(Transcribed page contents)
================================

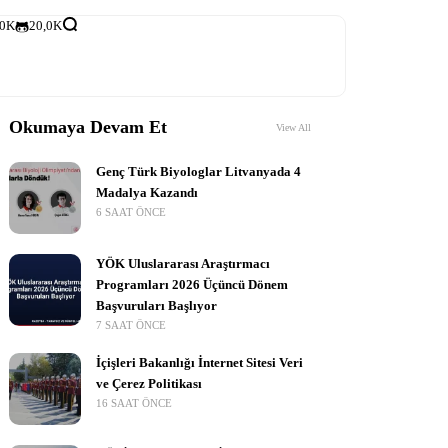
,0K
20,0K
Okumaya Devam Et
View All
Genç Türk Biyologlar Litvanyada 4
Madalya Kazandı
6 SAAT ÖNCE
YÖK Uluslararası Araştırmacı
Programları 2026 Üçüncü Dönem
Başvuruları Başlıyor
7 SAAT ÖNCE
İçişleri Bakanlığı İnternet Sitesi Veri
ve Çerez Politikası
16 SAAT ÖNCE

================================

### Assigned task
Reproduce the lines above with "View All" renamed to "Tümünü Gör" and everything else left unchanged. Omit the pictures from your answer.

### Reply
,0K
20,0K
Okumaya Devam Et
Tümünü Gör
Genç Türk Biyologlar Litvanyada 4
Madalya Kazandı
6 SAAT ÖNCE
YÖK Uluslararası Araştırmacı
Programları 2026 Üçüncü Dönem
Başvuruları Başlıyor
7 SAAT ÖNCE
İçişleri Bakanlığı İnternet Sitesi Veri
ve Çerez Politikası
16 SAAT ÖNCE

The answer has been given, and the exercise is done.